→ **The task**
Within the data that follows, set down exactly the lines from the one containing "Structures marked on" through the one containing "- tumour on", both ends included.

......

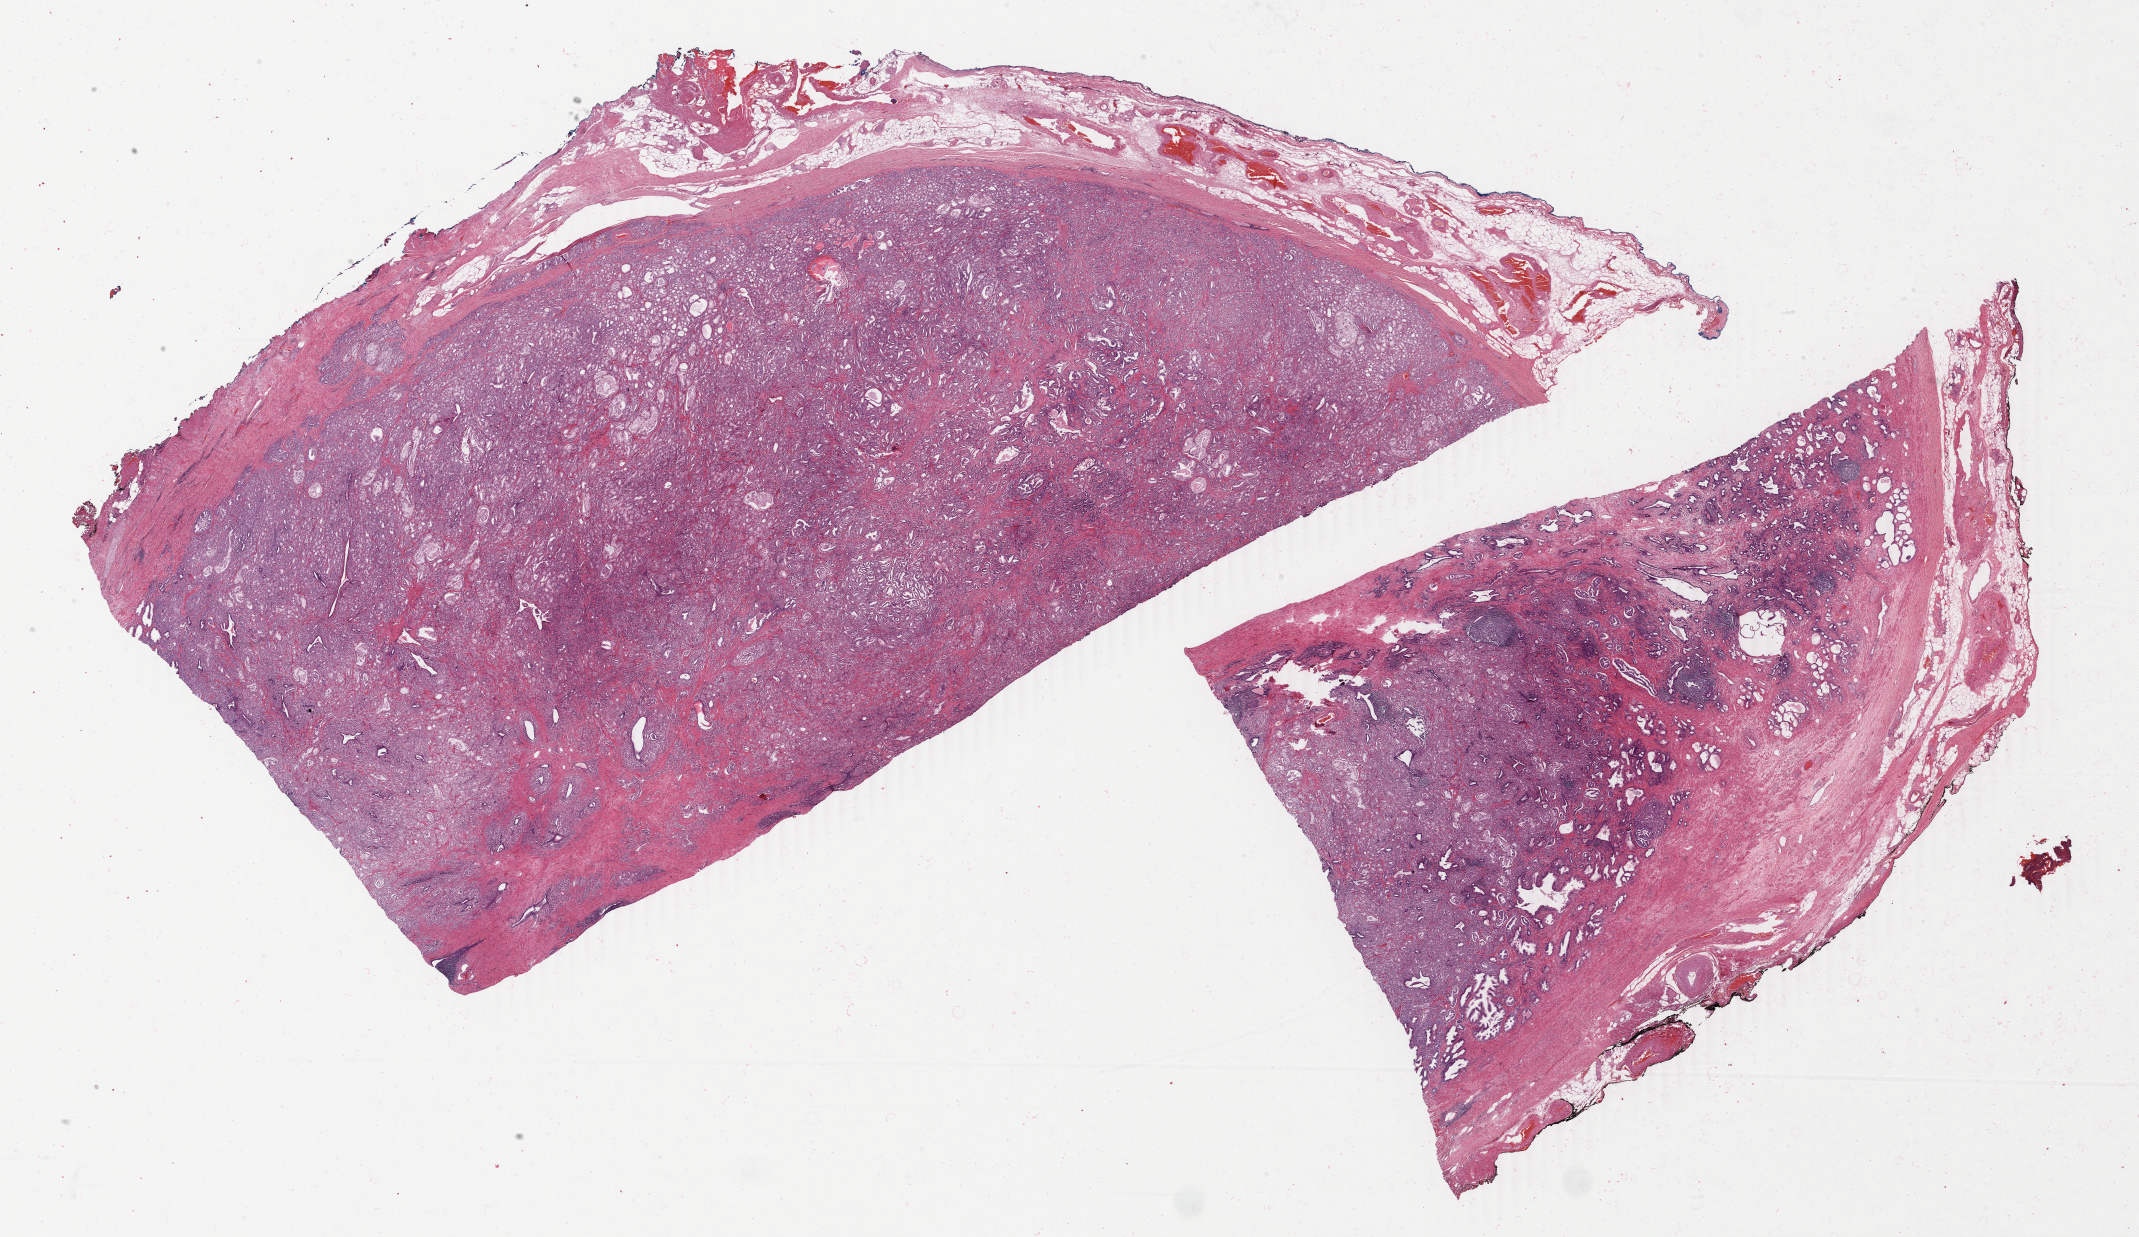
Whole-slide histology image, H&E-stained — whole scanned area (about 34.0 x 19.7 mm) shown as a low-resolution overview, formalin-fixed paraffin-embedded (FFPE) diagnostic section, prostate, primary tumour sample. Male patient; age at initial diagnosis 68 years. Gleason score: 8 (4+4).
Diagnosis: Adenocarcinoma, NOS (prostate gland). Lymph nodes positive (case pathology): 0 of 2 examined.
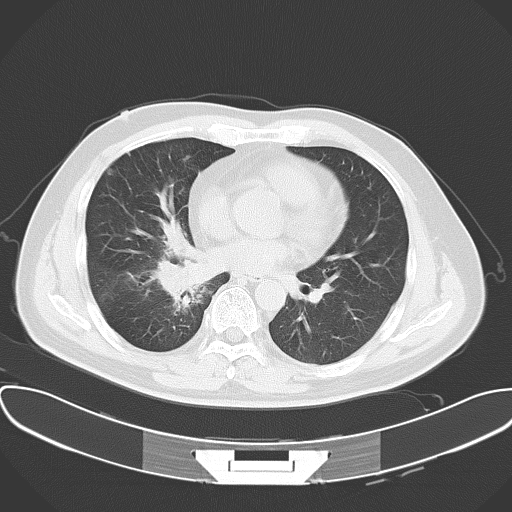
Chest CT, one axial slice; slice 27 of 57 in the series (ordered by position); reconstruction kernel B70f; lung window (W 1500 / L -600 HU); 512 × 512 image matrix, field of view 388 × 388 mm. Patient: male, 48 years. From the clinical record (not read from this slice): clinical TNM (as recorded): T1a N1 M1c; histopathological grade: G3.
Outlined on this slice (bounding box drawn by a radiologist):
- lung tumour (recorded histology: adenocarcinoma): bounding box [x1, y1, x2, y2] px = [155, 221, 213, 299]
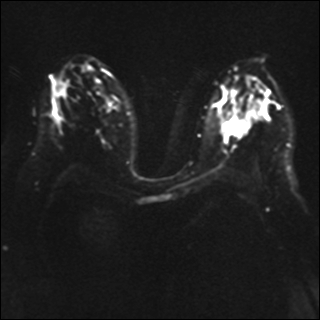
Breast MRI, one axial slice. Diffusion-weighted series; image 2 of 4 stored at this slice position (different b-values; order by instance number). 1.5 T. 4 mm slice thickness. 320 × 320 image matrix, field of view 340 × 340 mm. Female patient.
Structures marked on this image (outlined manually by an expert reader):
- tumour on diffusion-weighted imaging: box from (x=222, y=115) to (x=251, y=135) px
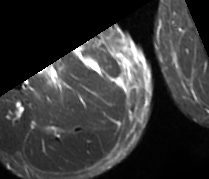
MRI of an extremity soft-tissue mass, one axial slice; STIR; MR volume resampled by the dataset authors to the PET/CT grid (not the native acquisition matrix); 3.27 mm slice thickness; 209 × 179 image matrix, field of view 204 × 175 mm. Male patient. From the clinical record (not read from this slice): histological type: undifferentiated - pleiomorphic; grade: high; site of the primary tumour: right thigh.
Annotated regions visible in this slice (expert contour drawn on MRI and transferred to this co-registered scan by the dataset authors):
- gross tumour volume including surrounding oedema: bounding box [x1, y1, x2, y2] px = [43, 64, 61, 85]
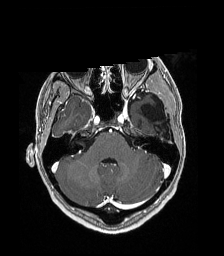
Brain MRI from a brain-tumour surgery series, one axial slice. Slice 131 of 192 in the series (ordered by position). T1-weighted post-contrast. 1 mm slice thickness. 224 × 256 image matrix, field of view 224 × 256 mm. From the clinical record (not read from this slice): histopathology: Low grade glioma; IDH mutation: no.
Outlined on this slice (outlined manually by an expert reader):
- previous resection cavity: bounding box [x1, y1, x2, y2] px = [142, 98, 169, 138]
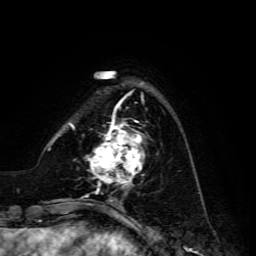
Breast MRI, one axial slice; slice 37 of 134 in the series (ordered by position); cropped to one breast; dynamic contrast-enhanced series, time point 2 of 6 at this slice position (early post-contrast); 3 T; TE 4.7 ms, TR 8.9 ms; 1.2 mm slice thickness; 256 × 256 image matrix. Female patient.
Outlined on this slice (semi-automatic segmentation, software-assisted and operator-edited):
- enhancing-tissue mask used for the functional tumour volume (all voxels passing the contrast-enhancement thresholds inside the analysis volume; usually the tumour): box from (x=86, y=120) to (x=144, y=186) px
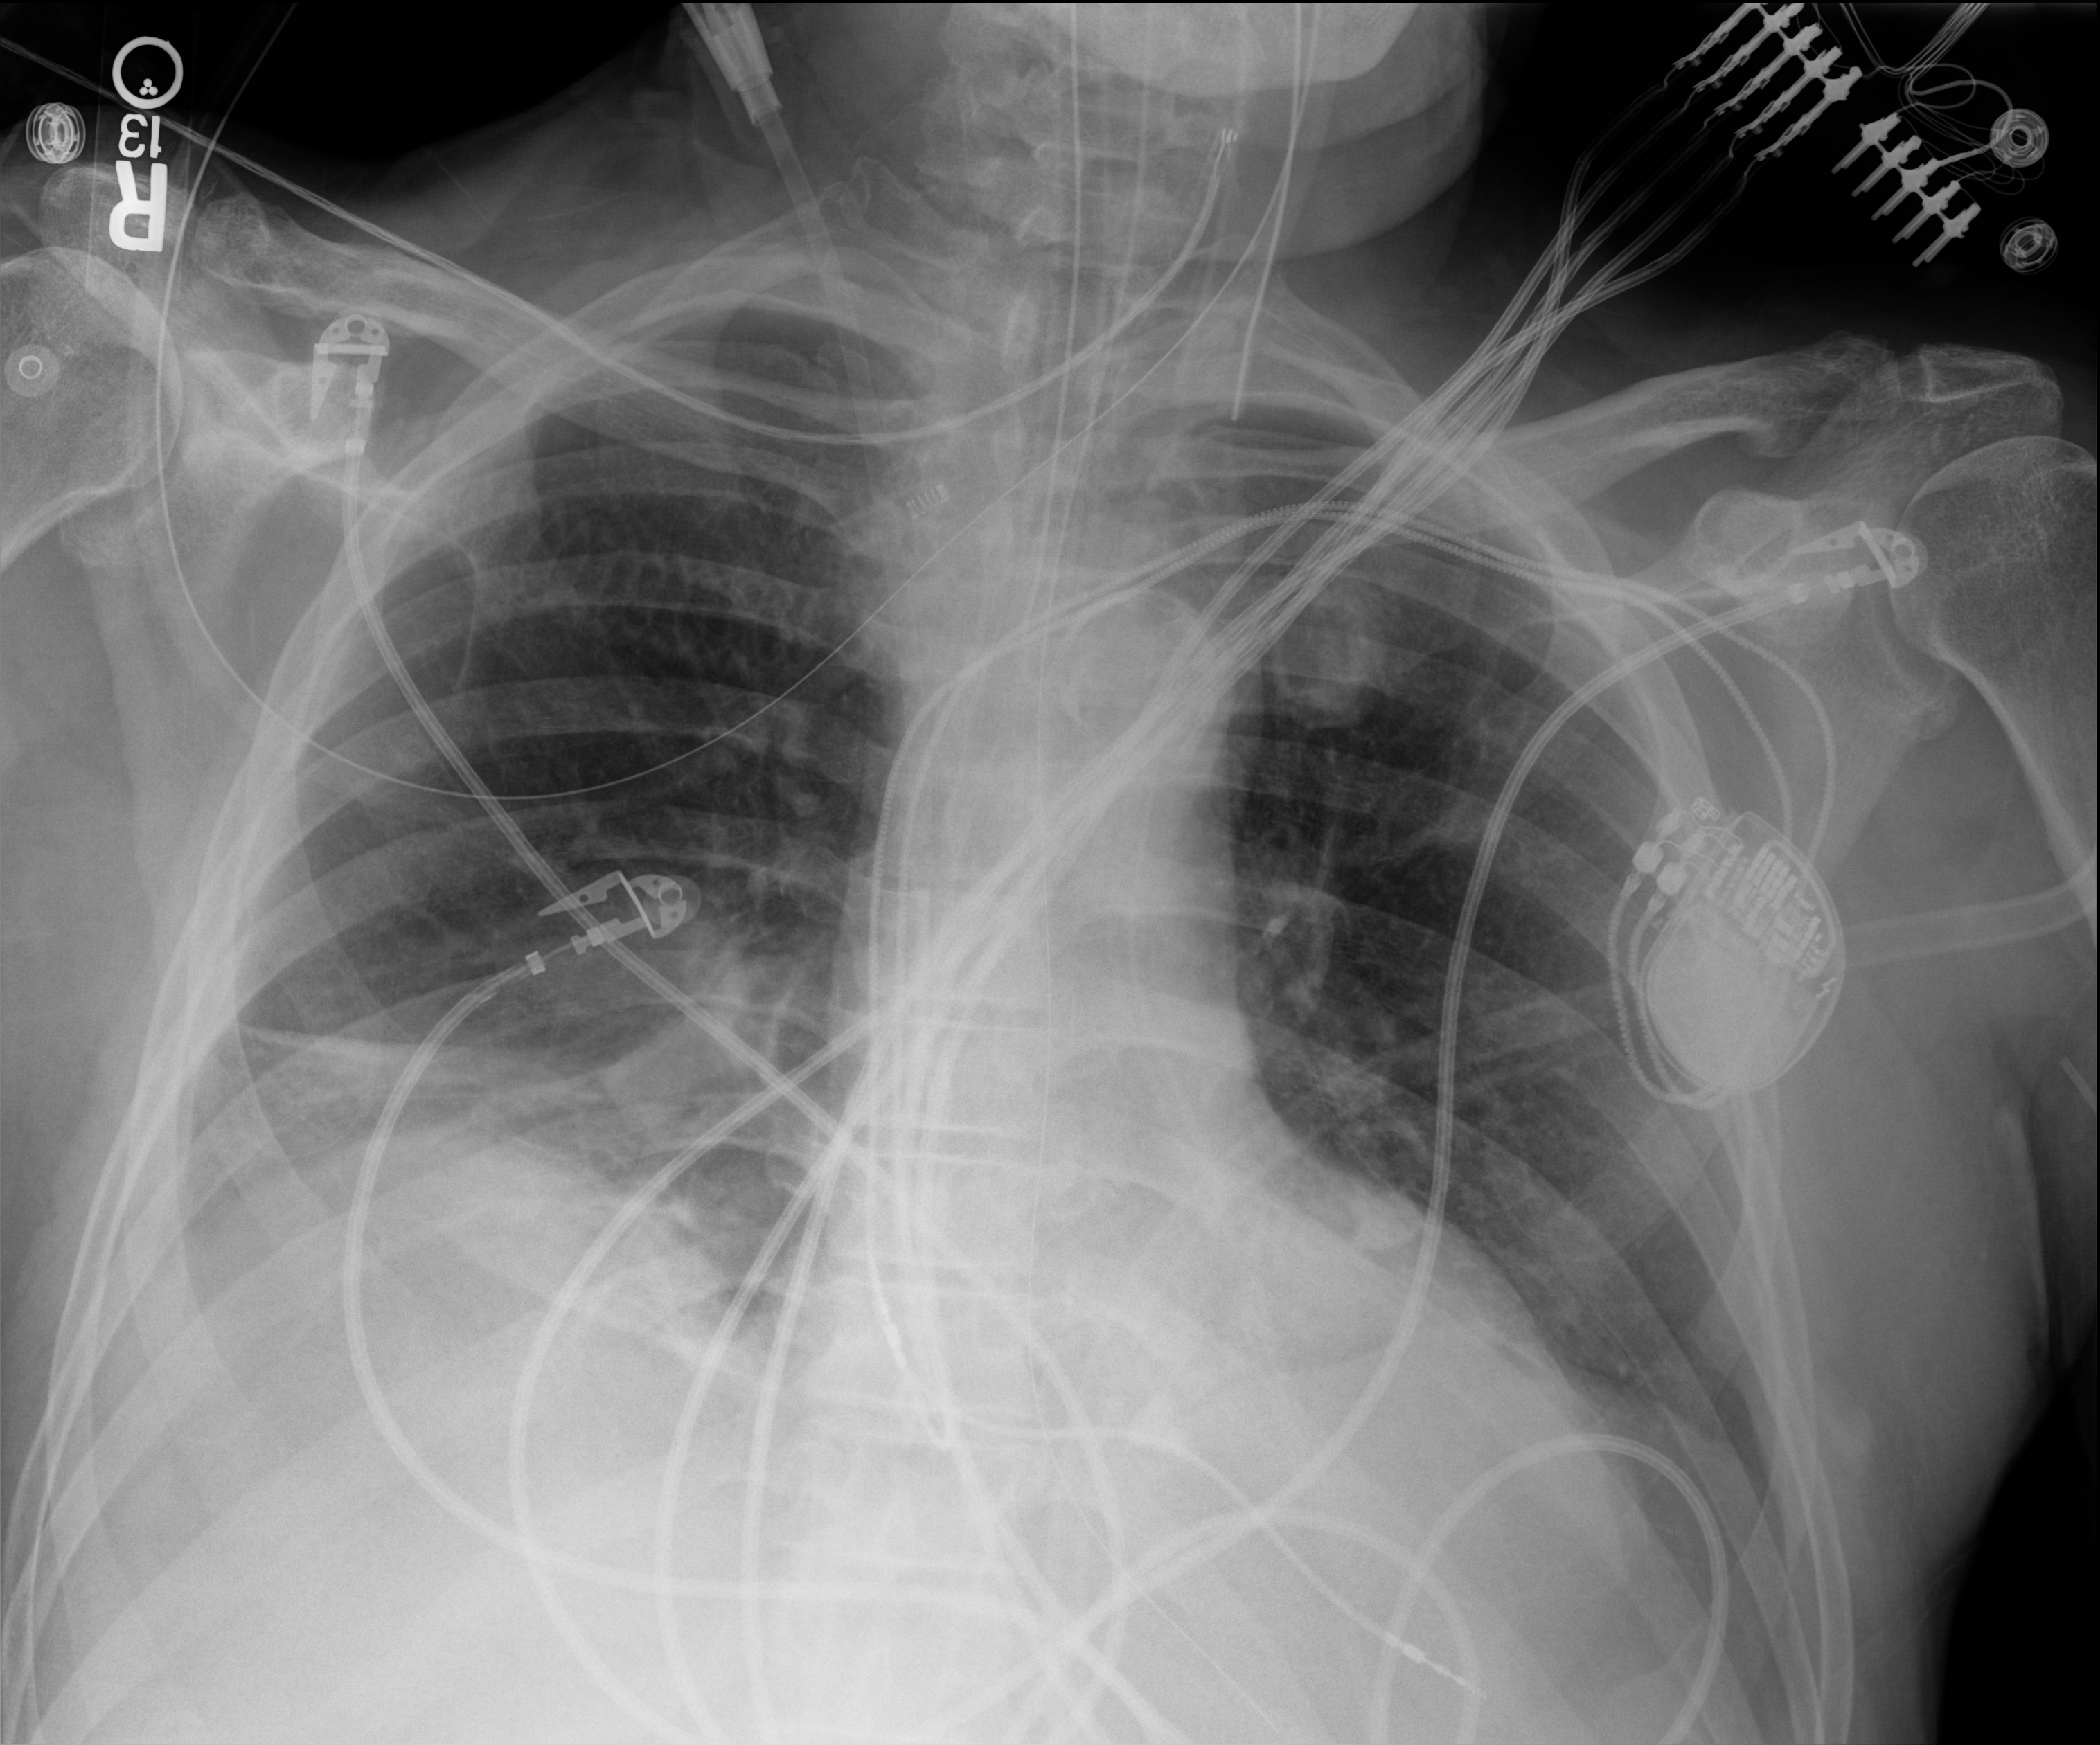
Chest X-ray (portable), anteroposterior (AP) projection. Patient hospitalised with COVID-19; male, aged 60–74 years.
Hospital-stay facts (about this admission, not read from this image; timing relative to this image not recorded): mechanically ventilated during this hospital stay: yes.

......

→ **Task answer**
Structures marked on this image (outlined manually by an expert reader):
- tumour on diffusion-weighted imaging: box from (x=222, y=115) to (x=251, y=135) px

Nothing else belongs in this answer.